Following Boehner's removal of several conservative Tea Partiers from plum committee positions following the 2012 election, the grumbling increased among that segment of the party.

Then came Thursday night.

It was obvious by the scheduling of an evening vote that Boehner knew it was going to be tough to get Plan B, which had already been taking hits on and off Capitol Hill, approved by a majority of his own party. The extra time before a vote is a sure indicator that more arm-twisting is necessary.

But it was still a shock that GOP hardliners were able to torpedo Boehner's alternative fiscal cliff plan. Although Plan B did get a nominal OK from no-tax pledge guru Grover Norquist, enough members of the Grand nO Party decided they just wouldn't go along with the tax hike on millionaires.

At least Boehner gets credit for being honest about the embarrassing situation in the brief statement he released:

"The House did not take up the tax measure today because it did not have sufficient support from our members to pass. Now it is up to the president to work with [Senate Majority Leader Harry] Reid on legislation to avert the fiscal cliff. The House has already passed legislation to stop all of the January 1 tax rate increases and replace the sequester with responsible spending cuts that will begin to address our nation's crippling debt. The Senate must now act."

Now look for conservative Republicans to make even more noise about challenging Boehner for the speakership when the new Congress convenes in January.

Even if Boehner does hang onto the top House post, he will still face the same divided Republican party.

While Democrats might enjoy some schadenfreude at that prospect, they shouldn't revel too much. The Republicans still contol the House and if Boehner or whoever takes over can't corral enough votes for measures that have a chance of making through the entire legislative process, then we're looking at two more painful and unproductive years.

"It's the continuing dumbing down of the Republican Party, and we are going to be seen, more and more, as a bunch of extremists that can't even get the majority of our own people to support the policies we're putting forward," said Rep. Steven LaTourette (R-Ohio), who's retiring at the end of this Congressional session.

And that's not good for Republicans, Democrats, Independents or the country.

Cliff warning via Lillie Around the WorldNext steps: So what about the fiscal cliff?

Boehner's statement makes it sound as if he's washed his hands of the mess. However, any agreement to stop tax increases and automatic spending cuts must get House approval, too.

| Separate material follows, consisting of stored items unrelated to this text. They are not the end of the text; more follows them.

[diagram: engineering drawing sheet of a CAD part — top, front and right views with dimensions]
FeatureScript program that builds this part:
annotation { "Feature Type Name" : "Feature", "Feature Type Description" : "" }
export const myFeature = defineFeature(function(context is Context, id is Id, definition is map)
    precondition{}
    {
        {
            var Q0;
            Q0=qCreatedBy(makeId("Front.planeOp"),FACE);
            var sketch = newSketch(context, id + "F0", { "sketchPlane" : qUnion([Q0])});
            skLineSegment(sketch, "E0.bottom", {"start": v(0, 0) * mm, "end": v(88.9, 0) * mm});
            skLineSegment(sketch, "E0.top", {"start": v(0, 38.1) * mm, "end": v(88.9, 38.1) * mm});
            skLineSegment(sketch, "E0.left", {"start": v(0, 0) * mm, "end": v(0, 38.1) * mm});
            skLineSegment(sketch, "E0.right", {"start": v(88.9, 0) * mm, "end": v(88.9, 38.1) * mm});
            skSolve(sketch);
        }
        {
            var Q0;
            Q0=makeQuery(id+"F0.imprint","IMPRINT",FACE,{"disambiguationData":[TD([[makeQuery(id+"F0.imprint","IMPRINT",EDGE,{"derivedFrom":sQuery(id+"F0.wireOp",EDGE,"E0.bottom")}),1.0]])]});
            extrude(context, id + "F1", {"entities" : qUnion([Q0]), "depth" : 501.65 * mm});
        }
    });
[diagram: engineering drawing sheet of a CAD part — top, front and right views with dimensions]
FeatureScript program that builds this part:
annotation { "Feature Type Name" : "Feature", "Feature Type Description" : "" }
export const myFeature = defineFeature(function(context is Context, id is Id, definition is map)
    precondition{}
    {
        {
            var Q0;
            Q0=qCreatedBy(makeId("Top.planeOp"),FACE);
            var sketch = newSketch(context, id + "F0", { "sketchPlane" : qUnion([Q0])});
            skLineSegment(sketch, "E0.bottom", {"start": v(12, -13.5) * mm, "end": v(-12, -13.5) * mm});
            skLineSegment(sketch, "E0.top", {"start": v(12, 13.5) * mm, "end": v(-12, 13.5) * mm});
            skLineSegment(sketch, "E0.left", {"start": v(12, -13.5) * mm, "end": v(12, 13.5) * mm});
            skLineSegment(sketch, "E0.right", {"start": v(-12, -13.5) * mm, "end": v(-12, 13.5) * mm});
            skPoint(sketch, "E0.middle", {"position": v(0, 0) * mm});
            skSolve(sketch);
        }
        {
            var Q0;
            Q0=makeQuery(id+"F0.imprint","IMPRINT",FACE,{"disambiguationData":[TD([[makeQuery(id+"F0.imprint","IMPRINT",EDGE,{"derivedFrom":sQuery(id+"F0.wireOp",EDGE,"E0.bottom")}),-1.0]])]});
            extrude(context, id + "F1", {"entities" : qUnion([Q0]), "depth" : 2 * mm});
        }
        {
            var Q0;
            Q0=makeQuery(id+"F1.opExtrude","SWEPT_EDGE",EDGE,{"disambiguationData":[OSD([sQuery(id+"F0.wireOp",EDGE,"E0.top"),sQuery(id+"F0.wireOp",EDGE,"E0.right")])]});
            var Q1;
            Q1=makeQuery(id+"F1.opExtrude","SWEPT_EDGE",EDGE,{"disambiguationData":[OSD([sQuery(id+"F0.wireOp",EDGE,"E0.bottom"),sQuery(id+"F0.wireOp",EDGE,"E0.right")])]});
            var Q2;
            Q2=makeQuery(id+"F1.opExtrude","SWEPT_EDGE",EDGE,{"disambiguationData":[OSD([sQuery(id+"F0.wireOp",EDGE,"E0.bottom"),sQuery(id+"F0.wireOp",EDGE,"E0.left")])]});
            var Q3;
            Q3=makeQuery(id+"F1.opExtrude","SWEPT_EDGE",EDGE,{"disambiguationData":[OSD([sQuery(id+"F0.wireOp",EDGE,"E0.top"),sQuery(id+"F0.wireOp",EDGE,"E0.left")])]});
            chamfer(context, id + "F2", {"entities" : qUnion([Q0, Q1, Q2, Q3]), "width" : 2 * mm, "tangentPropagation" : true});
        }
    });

It's possible that if lawmakers return post-Christmas, more moderate House Republicans and Democrats will be able to reach a consensus with the Senate and White House.

This time, though, be it the waning days of 2012 or early in 2013, Democrats are probably going to be more confident that Obama will hold a firmer negotiating line. The prez really needs to send the Tea Party a thank you note for saving him from making even more concessions that might have come if Plan B had been OK'ed.

And Boehner likely will work to help shape the eventual fiscal cliff deal.

While he's obviously suffered a political blow, he might just decide that he'd rather be part of a solution for the country as a whole rather than just be the babysitter of brats who don't want to play or work well with others.